Finalement, le grand défaut des académicien.nes est d’être avant tout des humains lettrés, néanmoins non linguistes, ayant une vision dogmatique et conservatrice de la langue et de la société – comme pour préserver les « belles » lettres contre diverses (fausses) attaques des usagers de la langue. Le vrai débat reste en réalité celui souvent abordé du purisme et dont la masculinisation n’est que l’un des volets – certes majeur – avec la chasse aux anglicismes (p. 43). L’ouvrage se distingue ainsi par son abord très historique de la langue, des faits et des faits de langue, s’appuyant surune analyse énonciative et de discours – qui part du principe que si un académicien dit quelque chose, il le dit au nom des quarante membres de l’Académie, et qu’un texte signé de la Secrétaire perpétuelle Carrère d’Encausse, le fait également. Il y a donc ce côté « bloc » qui semble caractériser la chose. Néanmoins, les signataires sont souvent des individus, masculins, et souvent les mêmes. Et l’on comprend au fil du texte par de subtiles mises en parallèle de propos, que certains prennent plus à cœur leur tâche réelle que d’autres (p. 48), mais en quoi et comment néanmoins, l’institution telle qu’elle existe est à la fois sexiste et inapte à donner un avis, qui relève du folklore et non de la science. Le combat de la masculinisation aujourd’hui semble ainsi être surtout le fait de certains éléments, à qui il peut tenir à cœur, et que les autres laissent parler peut-être sans vraiment leur donner leur aval, par « sympathie » de caste ou juste, « si ça leur fait plaisir… ». Chacun en effet, ayant plus à cœur ses affaires propres, qu’un débat sur la langue qui ne peut que les dépasser.

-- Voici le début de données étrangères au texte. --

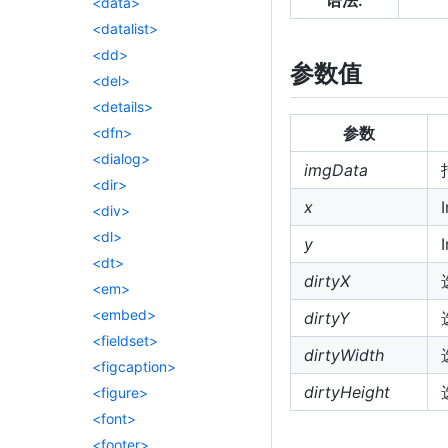
语法:
<data>
<datalist>
<dd>
参数值
<del>
<details>
参数
<dfn>
<dialog>
imgData
<dir>
x
<div>
<dl>
y
<dt>
dirtyX
<em>
<embed>
dirtyY
<fieldset>
dirtyWidth
<figcaption>
dirtyHeight
<figure>
<font>
<footer>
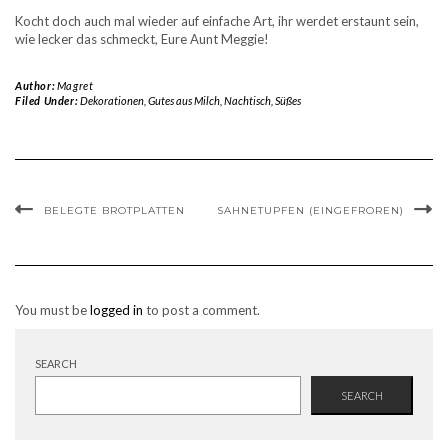
Kocht doch auch mal wieder auf einfache Art, ihr werdet erstaunt sein,
wie lecker das schmeckt, Eure Aunt Meggie!
Author:
Magret
Filed Under:
Dekorationen
,
Gutes aus Milch
,
Nachtisch
,
Süßes
BELEGTE BROTPLATTEN
SAHNETUPFEN (EINGEFROREN)
You must be
logged in
to post a comment.
SEARCH
SEARCH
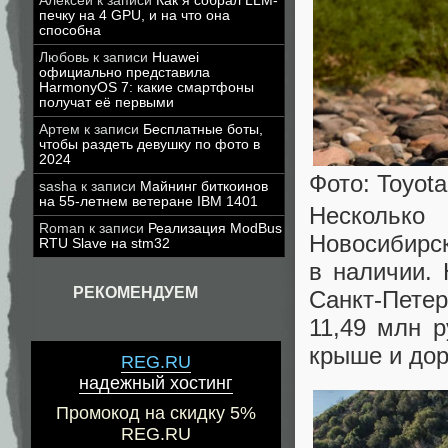
Алексей
к записи
Как я собрал LLM-
печку на 4 GPU, и на что она
способна
Любовь
к записи
Huawei
официально представила
HarmonyOS 7: какие смартфоны
получат её первыми
Артем
к записи
Бесплатные боты,
чтобы раздеть девушку по фото в
2024
Фото: Toyota
sasha
к записи
Майнинг биткоинов
на 55-летнем ветеране IBM 1401
Несколько
Roman
к записи
Реализация ModBus
Новосибирск
RTU Slave на stm32
в наличии. 
РЕКОМЕНДУЕМ
Санкт-Петер
11,49 млн 
крыше и дор
REG.RU
надежный хостинг
Промокод на скидку 5%
REG.RU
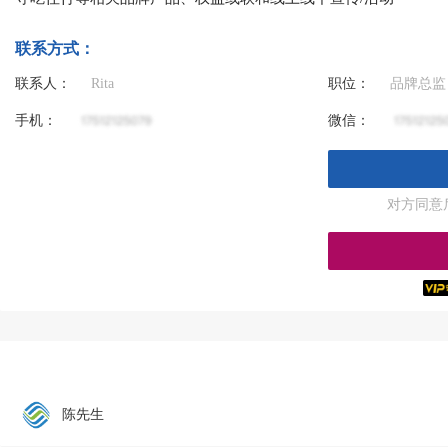
联系方式：
联系人：
Rita
职位：
品牌总监
手机：
微信：
对方同意
陈先生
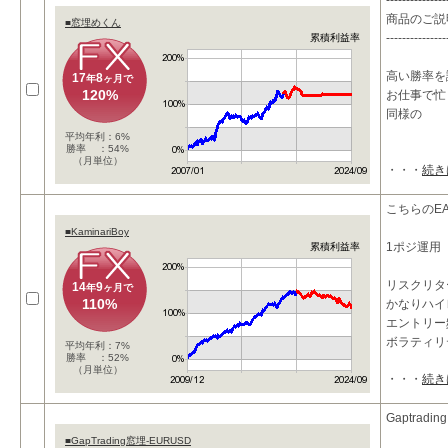
---------------
商品のご説
■窓埋めくん
---------------
累積利益率
高い勝率を
17
8
年
ヶ月で
120%
お仕事で忙
同様の
平均年利：6%
勝率 ：54%
（月単位）
・・・
続き
こちらのEA
■KaminariBoy
1ポジ運用
累積利益率
リスクリタ
14
9
年
ヶ月で
110%
かなりハイ
エントリー
ボラティリ
平均年利：7%
勝率 ：52%
（月単位）
・・・
続き
Gaptradi
■GapTrading窓埋-EURUSD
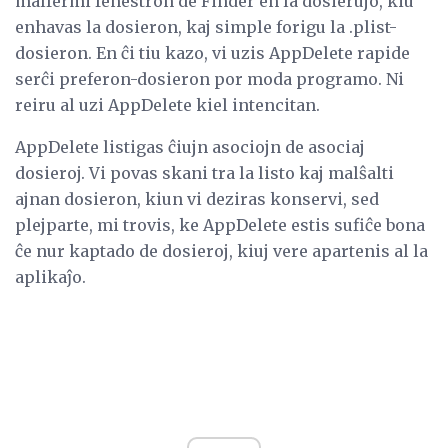
malfermi fenestron de Finder en la dosierujo, kiu
enhavas la dosieron, kaj simple forigu la .plist-
dosieron. En ĉi tiu kazo, vi uzis AppDelete rapide
serĉi preferon-dosieron por moda programo. Ni
reiru al uzi AppDelete kiel intencitan.
AppDelete listigas ĉiujn asociojn de asociaj
dosieroj. Vi povas skani tra la listo kaj malŝalti
ajnan dosieron, kiun vi deziras konservi, sed
plejparte, mi trovis, ke AppDelete estis sufiĉe bona
ĉe nur kaptado de dosieroj, kiuj vere apartenis al la
aplikaĵo.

Ainsi, fondamentalement, les autrices nous proposent avant tout un ouvrage multichamps : car il s’agit également ici de politique linguistique, du rapport entre langue et pouvoir, de sociolinguistique et, tout simplement, de politique… On peut ainsi citer pour conclure, ce passage qui synthétise l’esprit : « L’Académie française a travaillé à faire du masculin le genre grammatical devant lequel l’autre devait soit montrer sa soumission, soit disparaître purement et simplement. Elle a donc activement secondé, sur le terrain linguistique, l’entreprise menée sur le terrain philosophique et scientifique pour faire de « l’homme » (au singulier) le représentant de l’espèce humaine » (p. 37).